- Teaches filmmaking at Harvard University's Visual and Environmental Studies Department. [2005]
- Graduated from University of California at Berkeley.
- Went to graduate school at MIT.
- Lived in New York City in 1974.
- The truth is, we should do that for every point in our lives that we're at -- we shouldn't be looking forward to our "real life" once we get married, or once we find jobs, or once something else happens. People today in their 20s, I think, have often given up their present for something intangible in the future.
- The question I'd like to ask is, how come a little film like mine is on the screen? Five years ago, I don't think it would be. I think this "real-story" thing does signal something.

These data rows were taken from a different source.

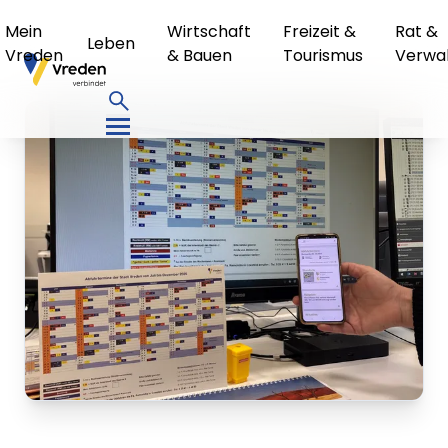
Mein
Wirtschaft
Freizeit &
Rat &
Leben
Vreden
& Bauen
Tourismus
Verwa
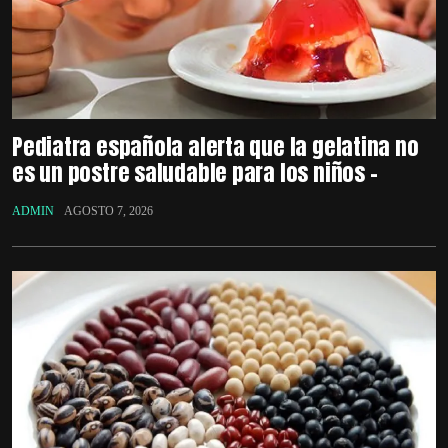
Pediatra española alerta que la gelatina no
es un postre saludable para los niños –
ADMIN
AGOSTO 7, 2026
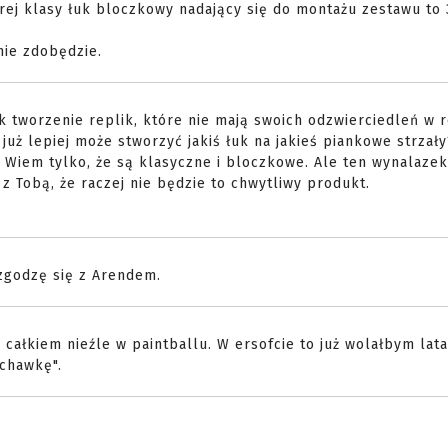
krej klasy łuk bloczkowy nadający się do montażu zestawu to
ie zdobędzie.
ak tworzenie replik, które nie mają swoich odzwierciedleń w r
 już lepiej może stworzyć jakiś łuk na jakieś piankowe strzały
. Wiem tylko, że są klasyczne i bloczkowe. Ale ten wynalaze
 z Tobą, że raczej nie będzie to chwytliwy produkt.
 zgodzę się z Arendem.
całkiem nieźle w paintballu. W ersofcie to już wolałbym lat
uchawkę".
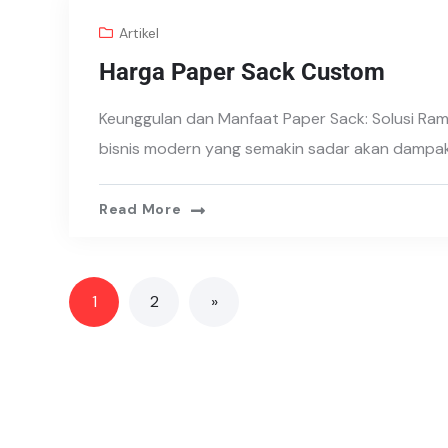
Artikel
Harga Paper Sack Custom
Keunggulan dan Manfaat Paper Sack: Solusi Ra
bisnis modern yang semakin sadar akan dampak
Read More
1
2
»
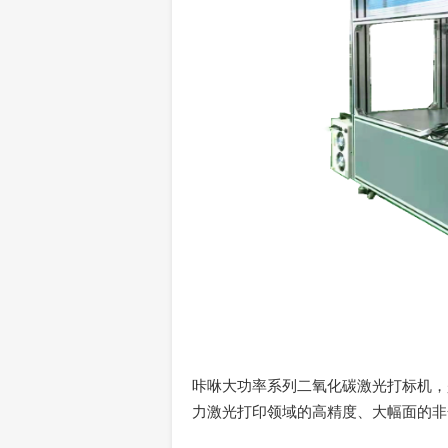
咔咻大功率系列二氧化碳激光打标机，
力激光打印领域的高精度、大幅面的非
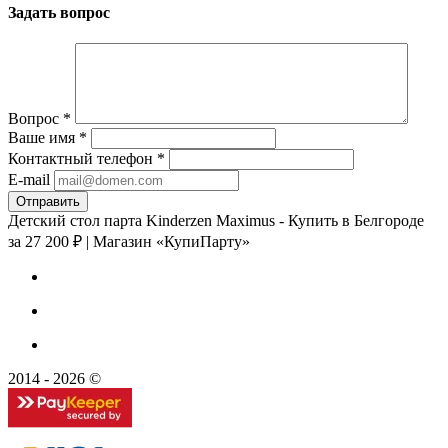
Задать вопрос
Вопрос
*
Ваше имя
*
Контактный телефон
*
E-mail
Детский стол парта Kinderzen Maximus - Купить в Белгороде
за 27 200 ₽ | Магазин «КупиПарту»
2014 - 2026 ©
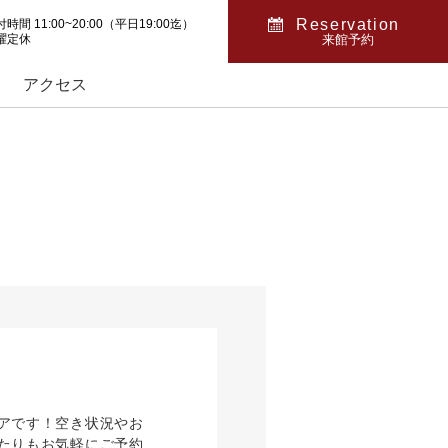
Reservation
時間 11:00~20:00（平日19:00迄）
曜定休
来館予約
アクセス
アです！空き状況やお
たりもお気軽にご予約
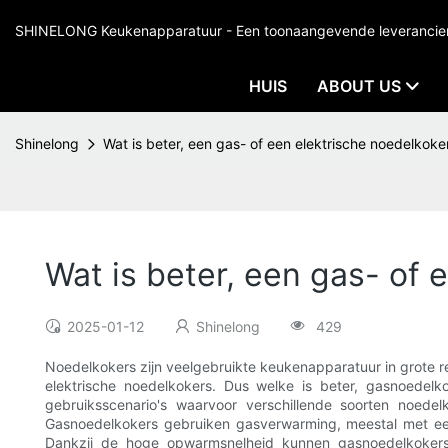
SHINELONG Keukenapparatuur - Een toonaangevende leverancier v
HUIS
ABOUT US
Shinelong
Wat is beter, een gas- of een elektrische noedelkoke
Wat is beter, een gas- of 
2025-01-12
Shinelong
429
Noedelkokers zijn veelgebruikte keukenapparatuur in grote 
elektrische noedelkokers. Dus welke is beter, gasnoede
gebruiksscenario's waarvoor verschillende soorten noedel
Gasnoedelkokers gebruiken gasverwarming, meestal met een
Dankzij de hoge opwarmsnelheid kunnen gasnoedelkokers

I think what's happening now is that people seem to want the experience seeing nonfiction film on the screen in a collective way, in an experience like that we all crave with fiction. I don't really like seeing films at home on my VCR; I can't see anything that way I really care about, unless I'm studying it. Earlier, documentaries were seen on TV exclusively; except for the very occasional documentary, you couldn't go to the movies and see them. Now you can; at any time there's like two to five documentaries on the screen now in most cities. I don't think I've ever seen that before.

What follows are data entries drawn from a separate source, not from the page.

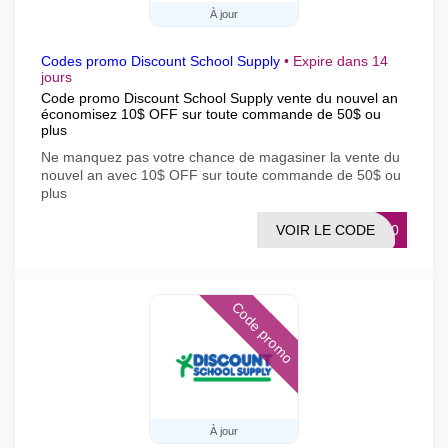
À jour
Codes promo Discount School Supply
•
Expire dans 14
jours
Code promo Discount School Supply vente du nouvel an
économisez 10$ OFF sur toute commande de 50$ ou
plus
Ne manquez pas votre chance de magasiner la vente du
nouvel an avec 10$ OFF sur toute commande de 50$ ou
plus
VOIR LE CODE
ON10
Code promo
À jour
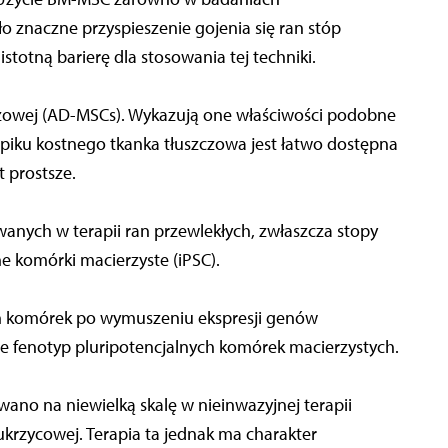
ło znaczne przyspieszenie gojenia się ran stóp
stotną barierę dla stosowania tej techniki.
czowej (AD-MSCs). Wykazują one właściwości podobne
piku kostnego tkanka tłuszczowa jest łatwo dostępna
t prostsze.
nych w terapii ran przewlekłych, zwłaszcza stopy
e komórki macierzyste (iPSC).
ch komórek po wymuszeniu ekspresji genów
ce fenotyp pluripotencjalnych komórek macierzystych.
ano na niewielką skalę w nieinwazyjnej terapii
krzycowej. Terapia ta jednak ma charakter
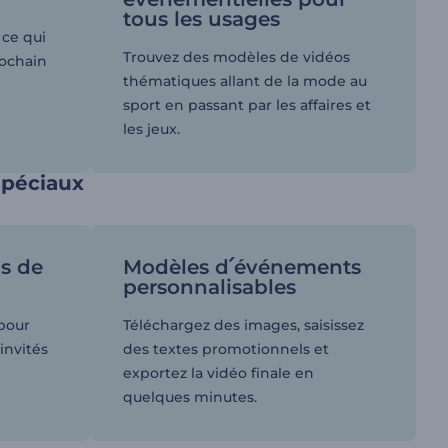
tous les usages
ce qui
Trouvez des modèles de vidéos
rochain
thématiques allant de la mode au
sport en passant par les affaires et
les jeux.
spéciaux
ns de
Modèles d՛événements
personnalisables
 pour
Téléchargez des images, saisissez
invités
des textes promotionnels et
exportez la vidéo finale en
quelques minutes.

- Our multicultural society, which I'm all for, has produced a series of ripples about our sense of what's real, what's important, how we define ourselves, what's our identity, what's actuality. And the battleground for all this, in a way, is in nonfiction filmmaking; nonfiction filmmaking is the front-line for this engagement with actuality. Whether people are aware of this or not, there's a way in which seeing that engagement on the screen collectively and discussing it afterward helps us think about the world around us.

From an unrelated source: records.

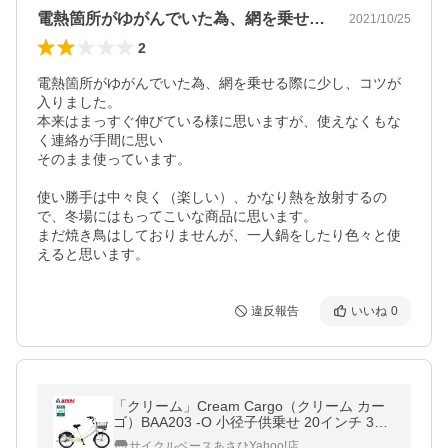
電熱箇所がゆがんでいた為、網を乗せる際…
2021/10/25
2
電熱箇所がゆがんでいた為、網を乗せる際に少し、コツが
入りました。

本来はまっすぐ伸びている様に思いますが、使えなくもな
く連絡が手間に思い

そのまま使っています。

使い勝手は中々良く（楽しい）、かなり熱を放射するの
で、冬場にはもってこいな商品に思います。

まだ焼き鳥はしておりませんが、一人鍋をしたり色々と使
えると思います。
違反報告
いいね
0
「クリーム」Cream Cargo（クリーム カー
ゴ）BAA203 -O 小径子供乗せ 20インチ 3段
変速 ミニベロ 自転車
サイクルベースあさひYahoo!店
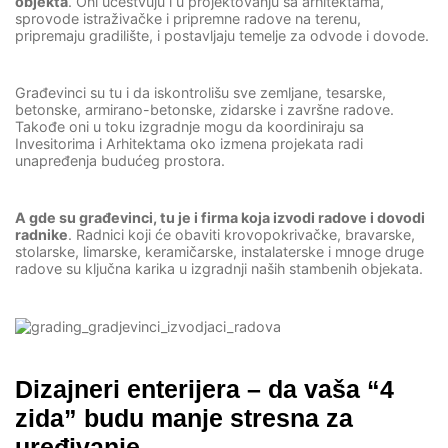
objekta
. Oni učestvuju i u projektovanju sa arhitektama,
sprovode istraživačke i pripremne radove na terenu,
pripremaju gradilište, i postavljaju temelje za odvode i dovode.
Građevinci su tu i da iskontrolišu sve zemljane, tesarske,
betonske, armirano-betonske, zidarske i završne radove.
Takođe oni u toku izgradnje mogu da koordiniraju sa
Invesitorima i Arhitektama oko izmena projekata radi
unapređenja budućeg prostora.
A gde su građevinci, tu je i firma koja izvodi radove i dovodi
radnike
. Radnici koji će obaviti krovopokrivačke, bravarske,
stolarske, limarske, keramičarske, instalaterske i mnoge druge
radove su ključna karika u izgradnji naših stambenih objekata.
Dizajneri enterijera – da vaša “4
zida” budu manje stresna za
uređivanje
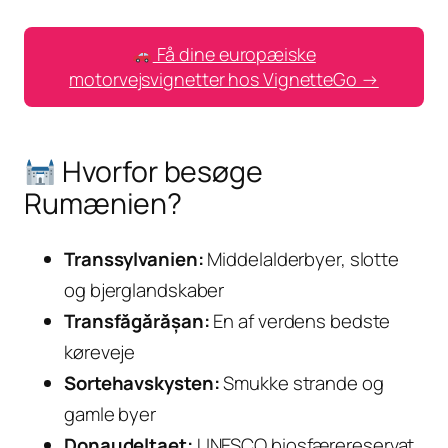
Få dine europæiske
motorvejsvignetter hos VignetteGo →
Hvorfor besøge
Rumænien?
Transsylvanien:
Middelalderbyer, slotte
og bjerglandskaber
Transfăgărășan:
En af verdens bedste
køreveje
Sortehavskysten:
Smukke strande og
gamle byer
Donaudeltaet:
UNESCO biosfærereservat,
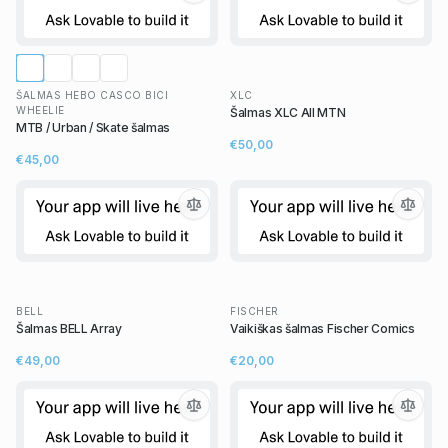
ŠALMAS HEBO CASCO BICI
XLC
WHEELIE
Šalmas XLC All MTN
MTB / Urban / Skate šalmas
€50,00
€45,00
BELL
FISCHER
Šalmas BELL Array
Vaikiškas šalmas Fischer Comics
€49,00
€20,00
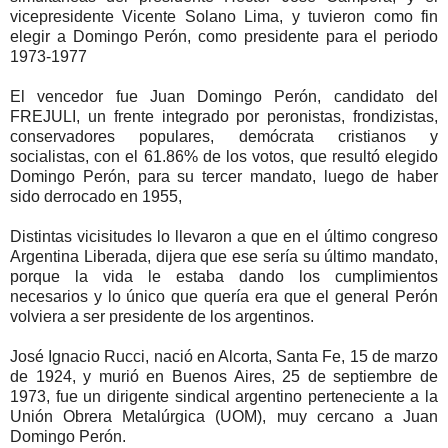
vicepresidente Vicente Solano Lima, y tuvieron como fin
elegir a Domingo Perón, como presidente para el periodo
1973-1977
El vencedor fue Juan Domingo Perón, candidato del
FREJULI, un frente integrado por peronistas, frondizistas,
conservadores populares, demócrata cristianos y
socialistas, con el 61.86% de los votos, que resultó elegido
Domingo Perón, para su tercer mandato, luego de haber
sido derrocado en 1955,
Distintas vicisitudes lo llevaron a que en el último congreso
Argentina Liberada, dijera que ese sería su último mandato,
porque la vida le estaba dando los cumplimientos
necesarios y lo único que quería era que el general Perón
volviera a ser presidente de los argentinos.
José Ignacio Rucci, nació en Alcorta, Santa Fe, 15 de marzo
de 1924, y murió en Buenos Aires, 25 de septiembre de
1973, fue un dirigente sindical argentino perteneciente a la
Unión Obrera Metalúrgica (UOM), muy cercano a Juan
Domingo Perón.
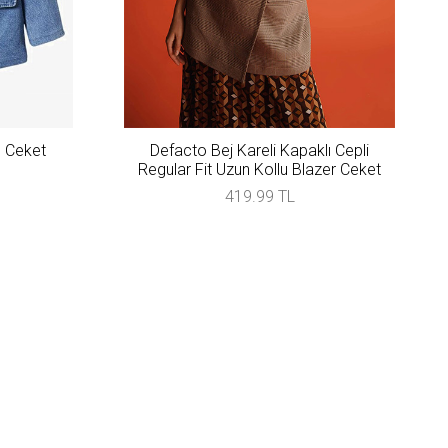
 Ceket
Defacto Bej Kareli Kapaklı Cepli
Regular Fit Uzun Kollu Blazer Ceket
419.99 TL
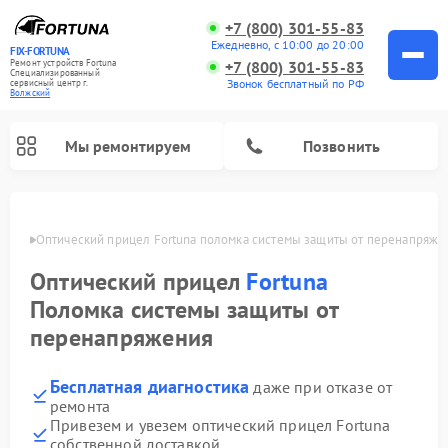
+7 (800) 301-55-83
Ежедневно, с 10:00 до 20:00
FIX-FORTUNA
Ремонт устройств Fortuna
+7 (800) 301-55-83
Специализированный
Звонок бесплатный по РФ
cервисный центр г.
Волжский
Мы ремонтируем
Позвонить
жском
Оптический прицел Fortuna поломка системы защиты от перенапряже
Оптический прицел
Fortuna
Поломка системы защиты от
перенапряжения
Бесплатная диагностика
даже при отказе от
ремонта
Привезем и увезем оптический прицел Fortuna
собственной доставкой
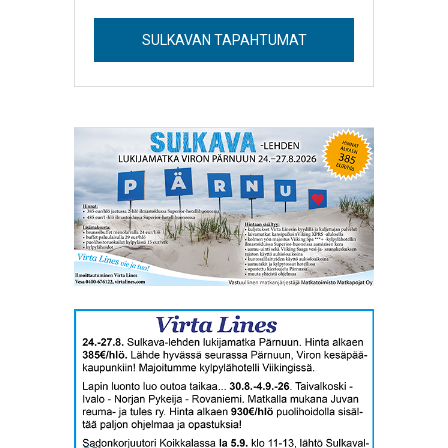
SULKAVAN TAPAHTUMAT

- I think this insight that documentaries are in some way serving a similar purpose to foreign films in the 60s and 70s -- I think that's really good. That they're more corporeal, they're closer to the vest, they're more personal as well, they speak to the moment in a way that Hollywood has kind of lost track of. Hollywood's not always lost track of the moment; sometimes there are periods in Hollywood that are very much in the Zeitgeist. But you're saying documentaries are doing something of that now, doing something about it--maybe something about our bodies that European films seemed to do in the 70s, presenting our bodies in different kinds of ways. That's pretty interesting and may be a good way to think about it.